In recent years, whole genome methylation assays have gained recognition in clinical and biomedical research. Working with DNA has more advantages over RNA assays, not only due to the importance of DNA methylation in genome regulation, but also because the former is more stable, thereby simplifying sample collection, processing, transport, and storage. A second advantage is that when performing assays in heterogeneous cell populations, the amount of DNA extracted is proportional to the cell count. On the contrary, for RNA, a small subpopulation of cells with high transcription rates can mask the profiles of the others. Such is the case of transcriptome assays on tumors infiltrated by immune cells, where the RNA profiles arise mostly from T-cells or macrophages rather than neoplastic cells. However, the spectrum of the roles of DNA methylation in biological processes is far from fully drawn. Indeed, as opposed to previous conceptions, DNA methylation is not a “molecular lock” that prevents gene expression, but rather a complex feature that affects many genomic features dynamically [13, 15, 16]. A myriad of sequencing-based approaches to investigate the methylation status of the cells have been developed [76], but the bottle-neck remains in the downstream analysis and data interpretation. One of the major limitations lies in the sample preparation and the use of bisulfite reagent for deamination. Although sodium bisulfite-based sequencing accurately determines DNA methylation, it cannot distinguish between 5mC and 5hmC. Furthermore, degraded DNA and deaminated adducts are poor products for library construction and hence are not ideal for accurate quantification, particularly for single cell experiments. However, technologies for single molecule DNA sequencing for mammalian epigenome analysis are being developed.

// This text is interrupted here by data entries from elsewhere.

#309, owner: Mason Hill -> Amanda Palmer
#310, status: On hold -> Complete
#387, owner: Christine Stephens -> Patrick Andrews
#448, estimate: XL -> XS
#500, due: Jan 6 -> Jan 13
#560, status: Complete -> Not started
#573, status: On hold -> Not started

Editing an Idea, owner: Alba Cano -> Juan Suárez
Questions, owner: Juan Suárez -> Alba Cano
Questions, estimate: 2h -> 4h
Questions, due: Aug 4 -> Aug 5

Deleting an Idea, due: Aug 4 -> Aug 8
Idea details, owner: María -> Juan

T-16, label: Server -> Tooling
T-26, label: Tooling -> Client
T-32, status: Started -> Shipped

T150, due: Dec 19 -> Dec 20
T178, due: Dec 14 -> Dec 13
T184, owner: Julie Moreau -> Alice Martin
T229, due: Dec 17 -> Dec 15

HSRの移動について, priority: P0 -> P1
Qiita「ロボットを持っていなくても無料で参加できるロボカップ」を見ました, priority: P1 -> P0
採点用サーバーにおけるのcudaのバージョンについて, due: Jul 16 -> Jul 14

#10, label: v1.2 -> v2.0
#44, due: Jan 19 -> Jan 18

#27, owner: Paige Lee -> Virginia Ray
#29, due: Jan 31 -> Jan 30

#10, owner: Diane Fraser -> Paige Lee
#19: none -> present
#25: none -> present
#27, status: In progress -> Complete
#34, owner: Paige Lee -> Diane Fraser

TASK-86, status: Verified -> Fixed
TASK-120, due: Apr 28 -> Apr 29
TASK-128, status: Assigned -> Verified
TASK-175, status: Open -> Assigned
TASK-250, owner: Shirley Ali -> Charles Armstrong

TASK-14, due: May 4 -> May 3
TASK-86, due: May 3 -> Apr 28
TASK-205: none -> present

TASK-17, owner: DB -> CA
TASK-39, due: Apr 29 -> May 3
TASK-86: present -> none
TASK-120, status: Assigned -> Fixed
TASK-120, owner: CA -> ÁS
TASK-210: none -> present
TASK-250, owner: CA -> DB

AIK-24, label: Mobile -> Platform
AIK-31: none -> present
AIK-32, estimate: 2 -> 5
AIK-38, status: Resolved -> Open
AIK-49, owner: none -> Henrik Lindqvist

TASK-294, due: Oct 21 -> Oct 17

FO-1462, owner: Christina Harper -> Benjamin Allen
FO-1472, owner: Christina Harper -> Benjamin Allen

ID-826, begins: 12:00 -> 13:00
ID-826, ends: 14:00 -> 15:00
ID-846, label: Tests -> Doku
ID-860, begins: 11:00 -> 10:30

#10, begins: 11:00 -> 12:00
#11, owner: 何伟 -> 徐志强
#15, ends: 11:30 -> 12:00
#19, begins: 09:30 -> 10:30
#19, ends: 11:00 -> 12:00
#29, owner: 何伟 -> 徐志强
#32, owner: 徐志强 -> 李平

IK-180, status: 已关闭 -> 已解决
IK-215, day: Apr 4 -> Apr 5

During the recent years, DNA methylation in the CpG context has been shown to act on numerous biological processes, including tumorigenesis, depending on the 5mC density and genomic location. Nonetheless, various investigations have to be performed to explore the role of CHG and CHH methylation in mammalian cells.

To date, the main leverage to maximize biological knowledge extraction from methylome datasets derived from bisulfite sequencing methods is the optimization of DNA methylation resolution measurement according to a specific biological process of interest.